The article is dreadful.
In the lead, it asserts:
QUOTE(Ayn Rand article)
She was a fierce opponent of all forms of collectivism and statism,[2][3] including fascism, communism, and the welfare state.
Ayn Rand opposes that trinity of evils...
Slim's version is far more satisfactory, I don't know if she wrote it, but it should be restored anyway:
http://en.wikipedia.org/wiki/User:SlimVirgin/Ayn_RandQUOTE(Slim's version of the Ayn Rand leading paragraph)
Ayn Rand (IPA: /ˈaɪn ˈrænd/, February 2 [O.S. January 20] 1905 – March 6, 1982), was a Russian-American novelist, playwright, and screenwriter. She wrote the best-selling novels The Fountainhead and Atlas Shrugged and developed the philosophical system known as objectivism. Born and educated in Russia, Rand emigrated to the United States in 1925. She based some of her writings on her personal experiences and was a fierce opponent of communism.
She worked as a screen-writer until 1932, when her first play was produced in Hollywood and Broadway. Her first successful novel was The Fountainhead, published in 1943, and her best-known work was the philosophical novel Atlas Shrugged, published in 1957.
Her political philosophy, reflected in both her fiction and her theoretical work, emphasizes individualism, limited government, and the constitutional protection of the right to life, liberty, and property. She promoted the concept of the hero standing against the mob, amid derisive depictions of trade unions, socialism, and egalitarianism, arguing that rational self-interest, properly understood, is the true standard of morality and that altruism is profoundly immoral.[1]
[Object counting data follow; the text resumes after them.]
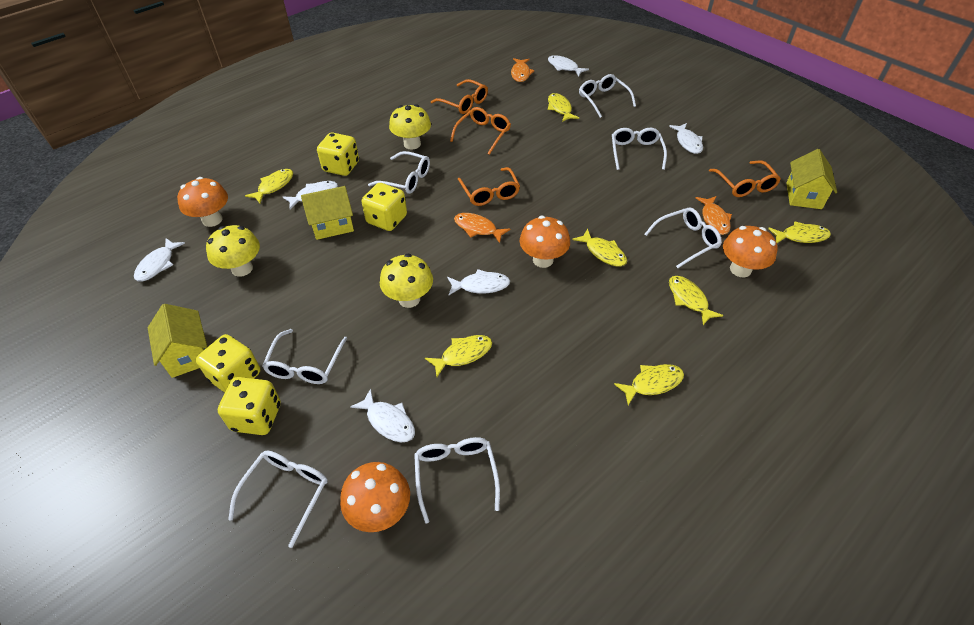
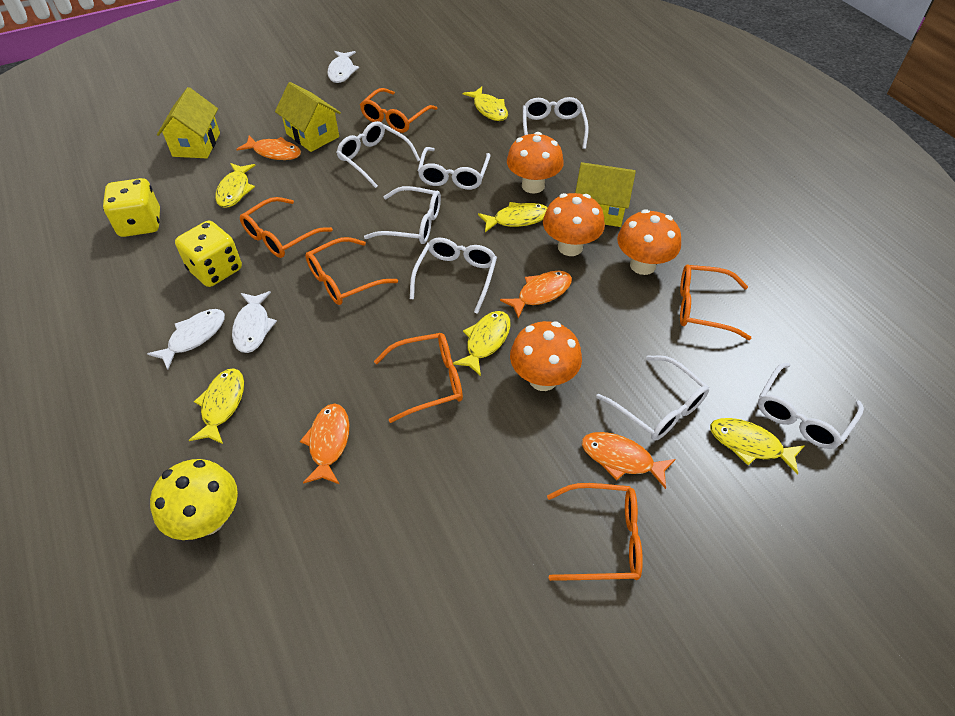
orange fish: [454,213,510,243] [511,58,535,82] [696,196,732,235] = 3 -> [236,135,301,160] [300,403,349,484] [500,271,572,319] [582,432,676,489] = 4
orange glasses: [431,79,488,114] [450,107,511,155] [458,167,520,206] [709,160,781,197] = 4 -> [240,197,333,258] [305,237,398,305] [360,88,438,133] [374,333,463,423] [547,483,643,581] [680,264,751,340] = 6
white fish: [134,238,185,282] [283,181,338,209] [350,388,415,443] [447,269,510,296] [548,55,589,76] [669,123,703,154] = 6 -> [147,309,225,370] [232,291,277,353] [327,51,359,83] = 3
yellow dice: [196,334,260,393] [218,377,281,435] [317,132,359,176] [362,183,407,231] = 4 -> [103,178,160,237] [175,220,242,287] = 2
yellow fish: [245,169,293,203] [425,335,492,377] [548,93,579,122] [572,229,627,266] [614,364,684,405] [669,276,723,325] [768,221,831,243] = 7 -> [189,368,244,444] [215,163,256,208] [453,311,511,376] [463,87,508,121] [478,202,547,232] [710,418,805,475] = 6
yellow mushroom: [206,225,260,277] [380,254,433,308] [389,104,431,150] = 3 -> [150,459,238,540] = 1

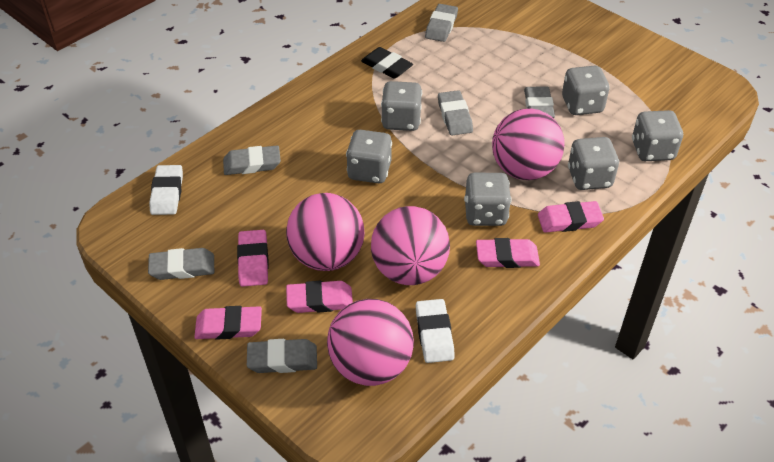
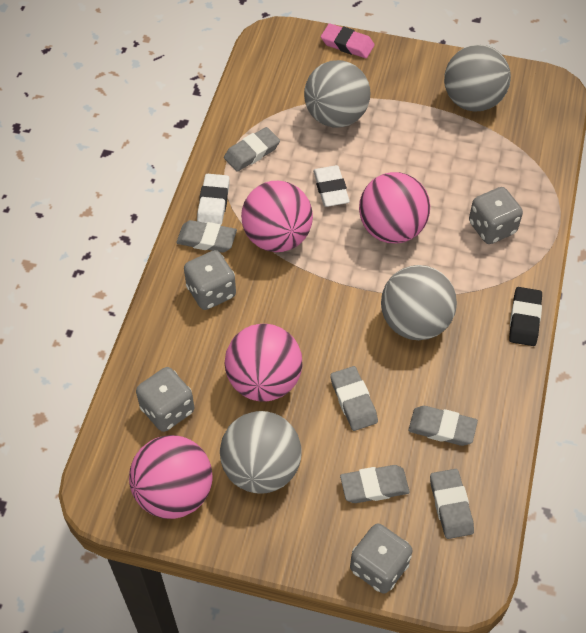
grey ball: none = 0 -> [220,411,302,494] [304,60,370,128] [381,265,457,340] [444,45,511,112] = 4
grey dice: [346,130,392,183] [381,81,422,131] [464,173,511,226] [562,66,610,115] [568,137,619,190] [632,110,683,161] = 6 -> [136,367,194,432] [184,250,236,310] [350,523,413,594] [469,187,523,244] = 4
pink eraser: [194,306,262,340] [237,230,269,287] [286,281,353,313] [476,238,540,268] [538,201,604,233] = 5 -> [321,23,375,58] = 1

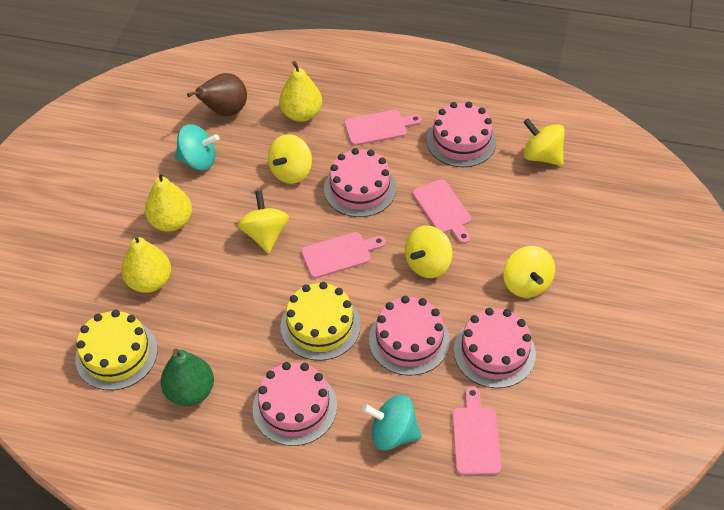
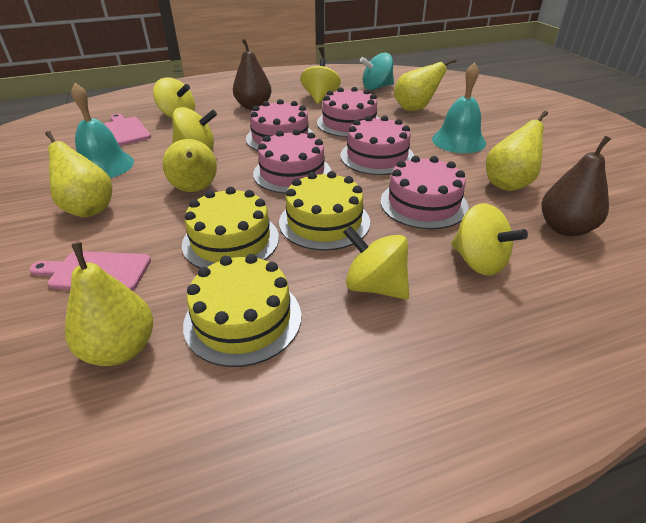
brown pear: [187,73,247,116] = 1 -> [233,38,272,110] [542,135,611,236] = 2
green pear: [161,348,214,406] = 1 -> none = 0
pink cutting board: [301,232,386,278] [344,110,422,146] [413,179,471,244] [452,387,501,475] = 4 -> [30,251,151,291] [104,114,151,146] = 2
turquoise bell: none = 0 -> [71,83,134,178] [432,62,486,153] = 2
turquoise spinning top: [175,124,219,171] [362,395,422,450] = 2 -> [360,53,394,90] = 1
yellow cake: [75,310,158,390] [281,282,361,361] = 2 -> [182,187,279,268] [183,254,301,367] [279,171,370,251] = 3
yellow pear: [122,233,171,293] [145,171,192,232] [279,61,322,122] = 3 -> [45,131,112,217] [65,242,153,366] [162,139,217,192] [394,58,456,111] [486,111,548,191] = 5

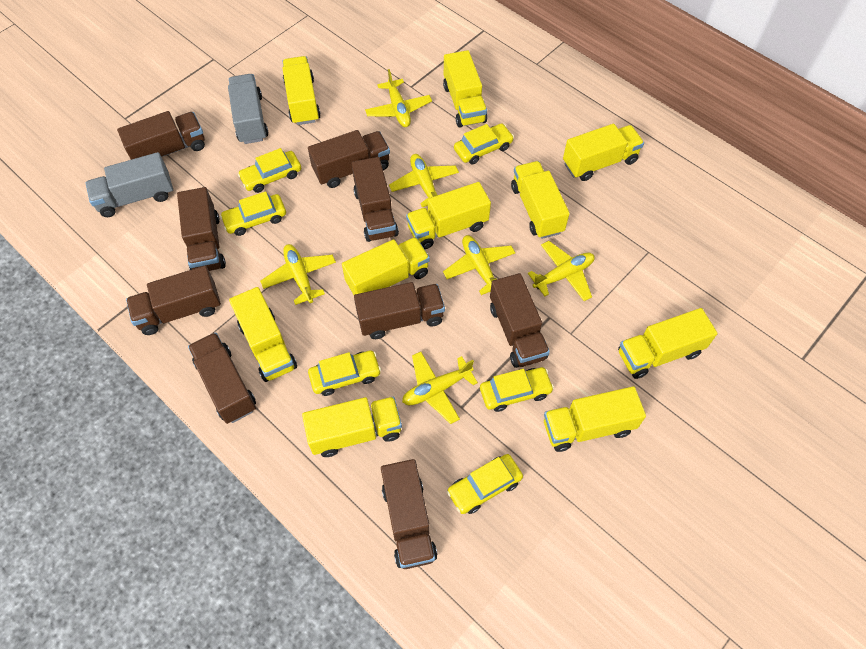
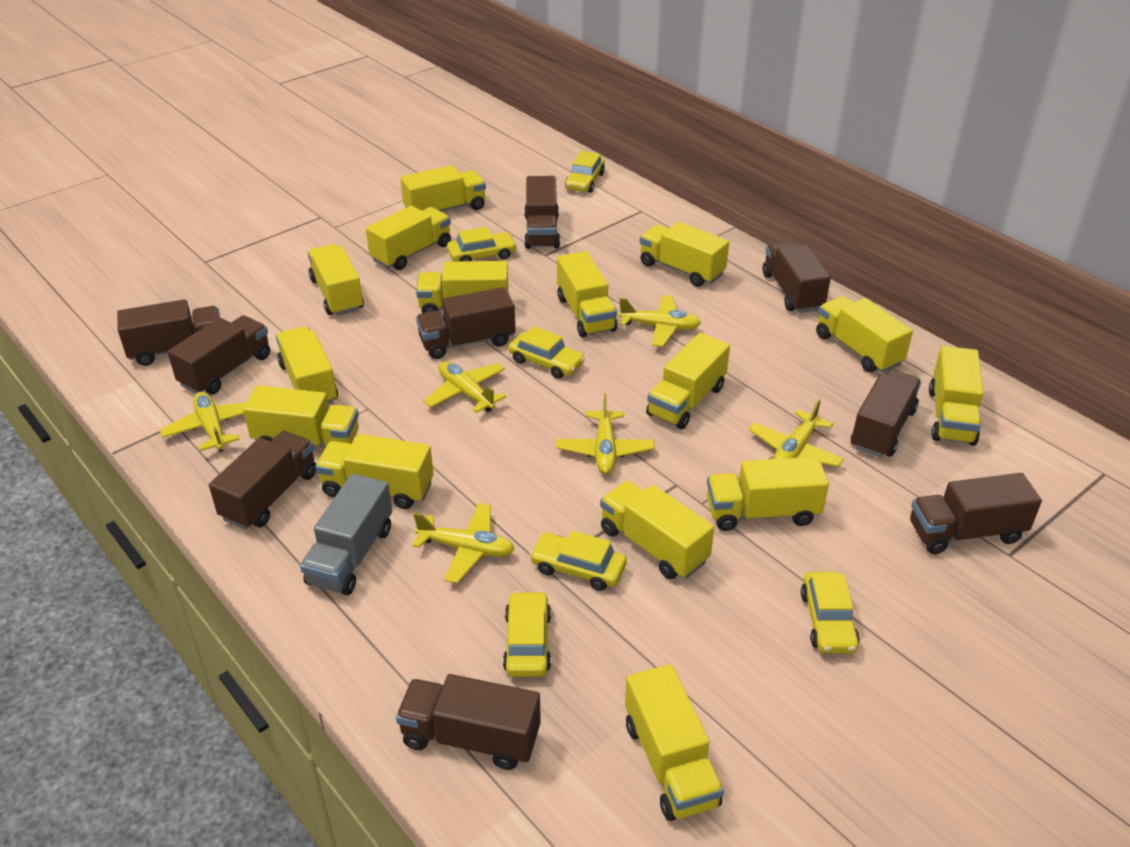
grey truck: [86,152,173,217] [228,74,269,144] = 2 -> [300,474,392,595] = 1
yellow truck: [229,287,297,382] [282,56,321,125] [302,397,402,457] [342,237,430,295] [406,182,491,249] [443,50,487,128] [511,161,570,239] [544,386,646,452] [563,124,644,181] [618,308,718,379] = 10 -> [243,385,359,448] [276,326,338,404] [308,244,364,316] [315,434,433,509] [366,206,451,270] [401,165,486,212] [416,261,509,313] [557,251,617,337] [600,481,714,579] [625,664,724,821] [640,222,729,287] [646,333,730,429] [707,456,829,531] [816,296,913,373] [929,346,983,446] = 15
She has attracted a following, mainly in America, where her views have influenced a number of public figures.[2] Within academia, her philosophical work has earned either no attention or has been criticized for its allegedly derivative nature,[3] a lack of rigor, and a limited understanding of the issues she wrote about,[4] though an increasing interest in her writing saw the philosophy department of the University of Texas at Austin establish a fellowship in her name in 2001.[5]